PROBLEM TO WORK ON: How many of the lines below contain the string "name" when case is taken into account? Reply with only the number.

(Source records)
^^^^^^^^
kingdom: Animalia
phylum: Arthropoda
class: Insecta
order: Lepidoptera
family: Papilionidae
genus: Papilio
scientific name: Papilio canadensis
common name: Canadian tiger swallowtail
^^^^^^^^
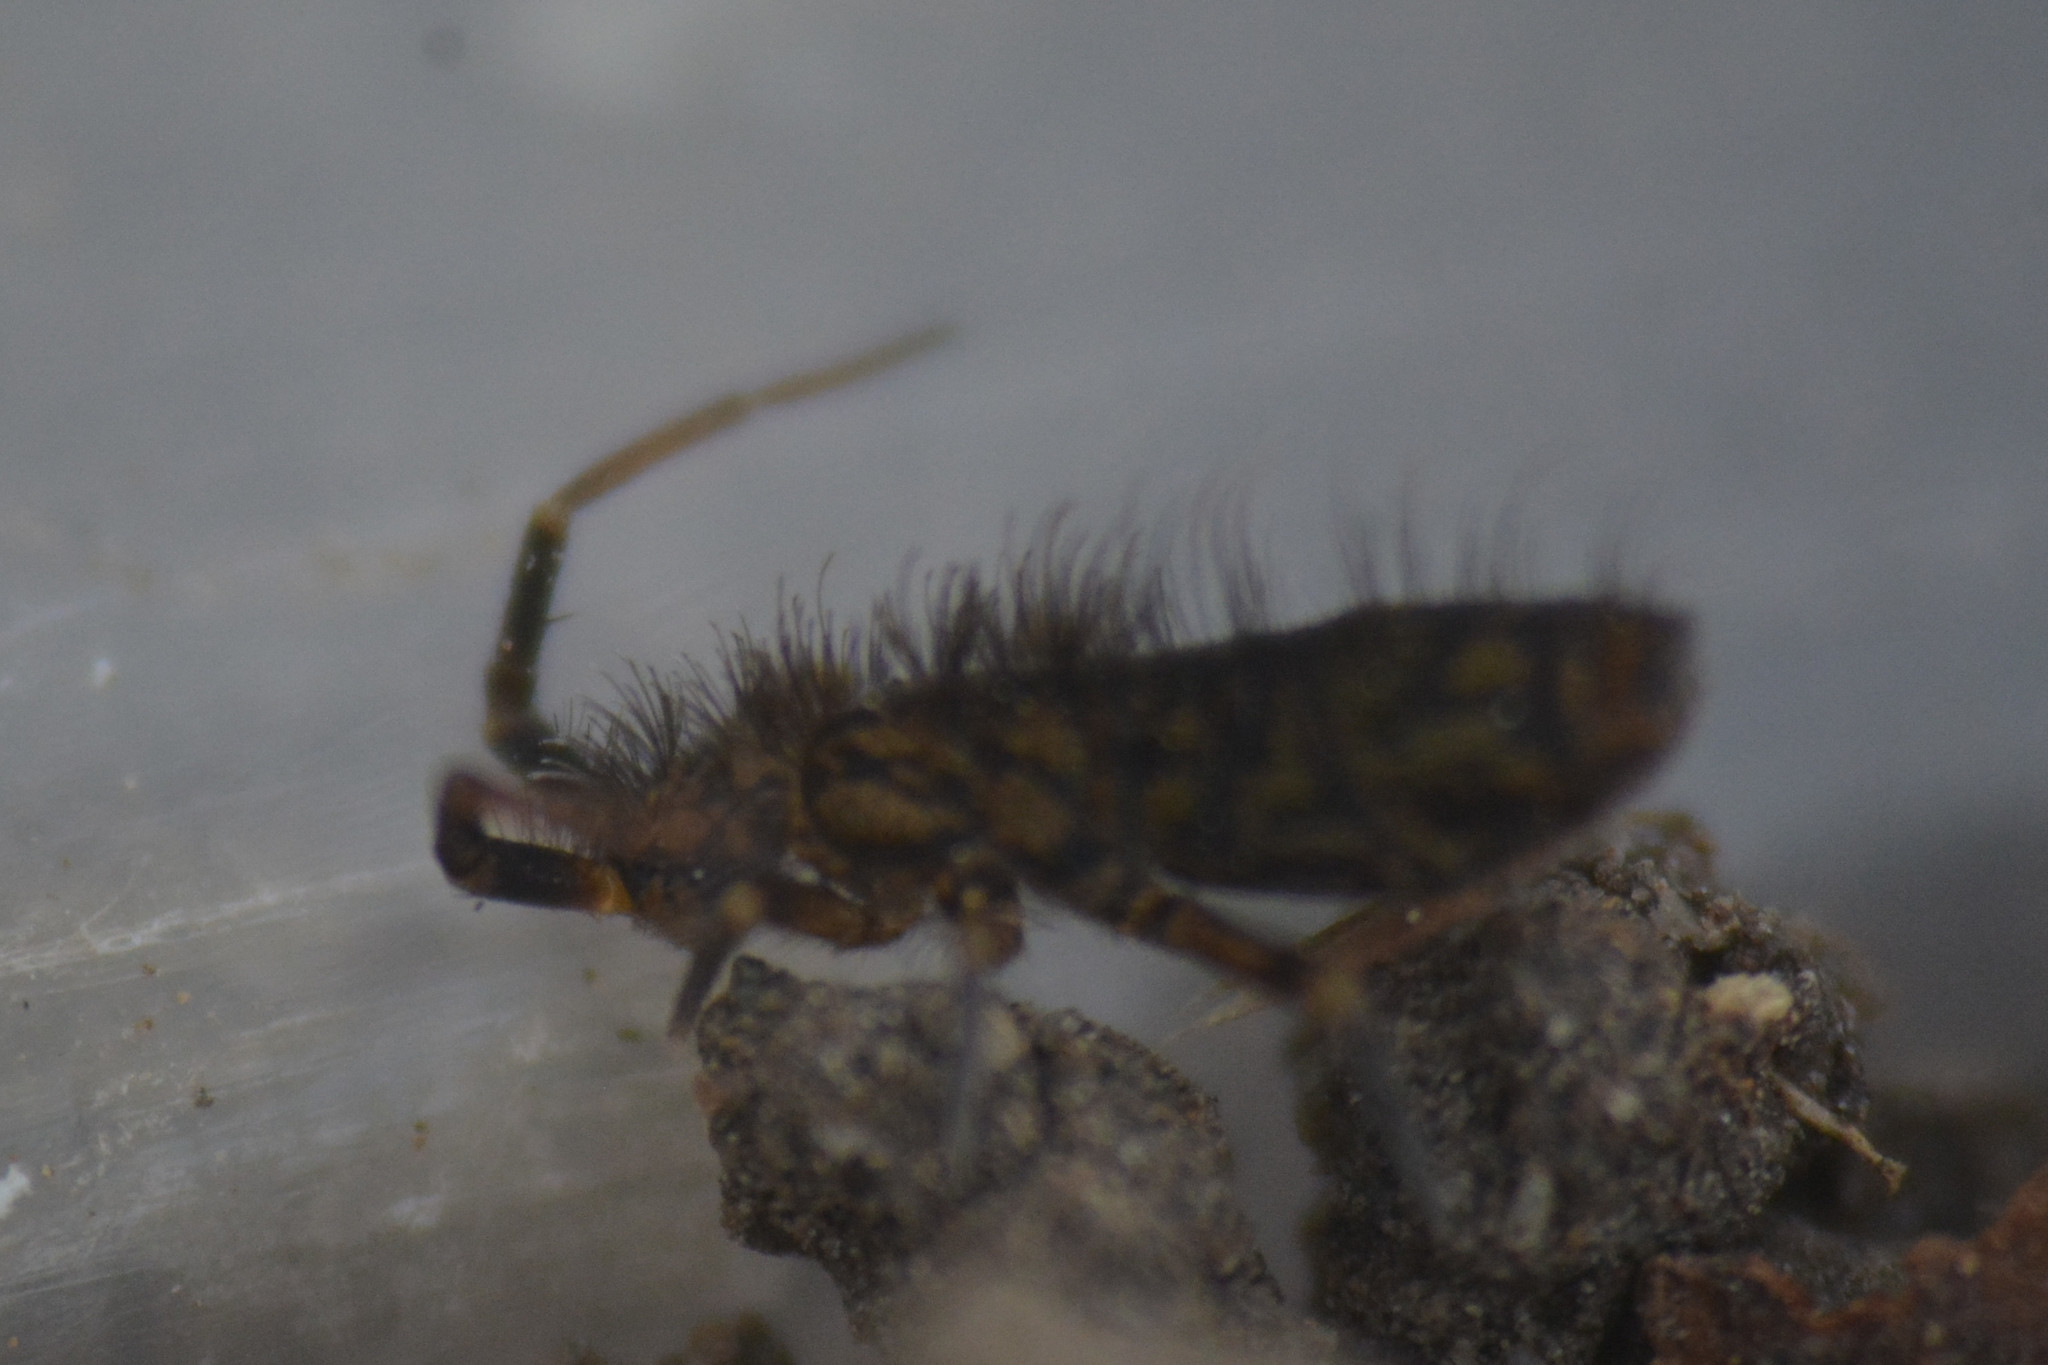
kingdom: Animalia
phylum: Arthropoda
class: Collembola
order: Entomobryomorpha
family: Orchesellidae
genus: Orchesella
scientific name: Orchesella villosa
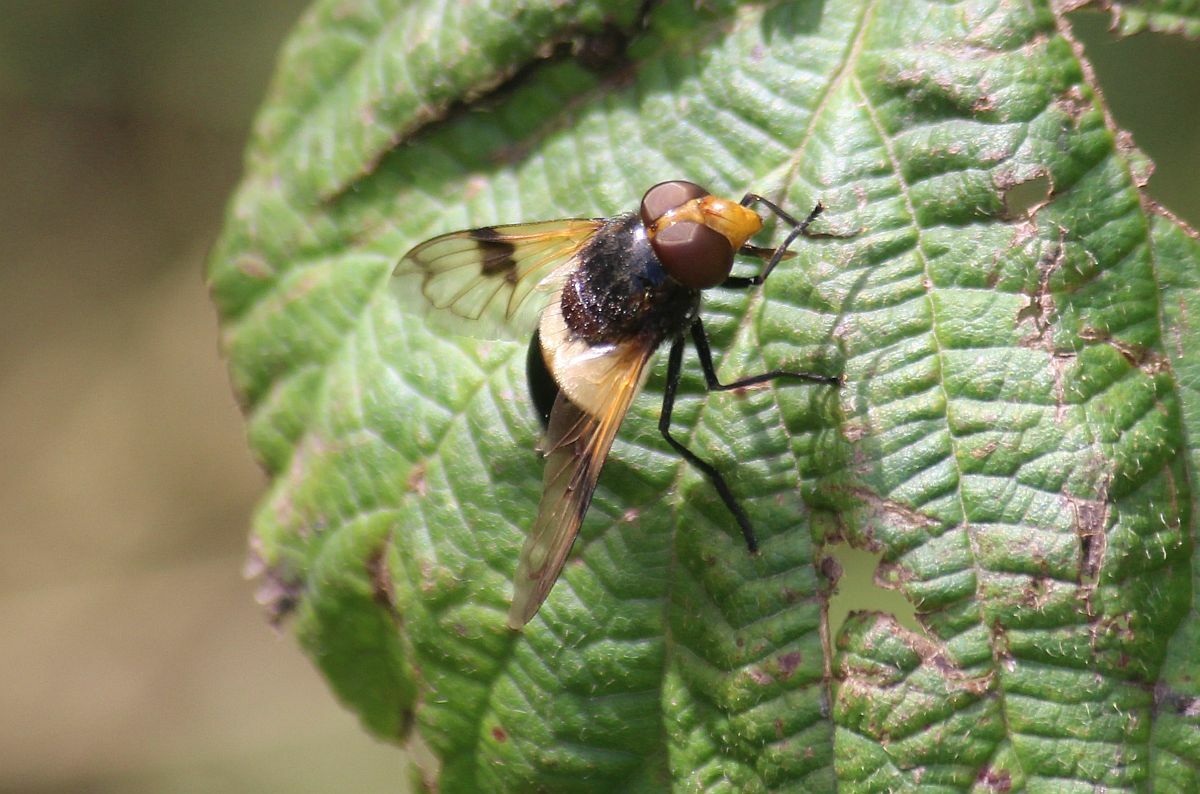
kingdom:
^^^^^^^^
TASK RESULT: 3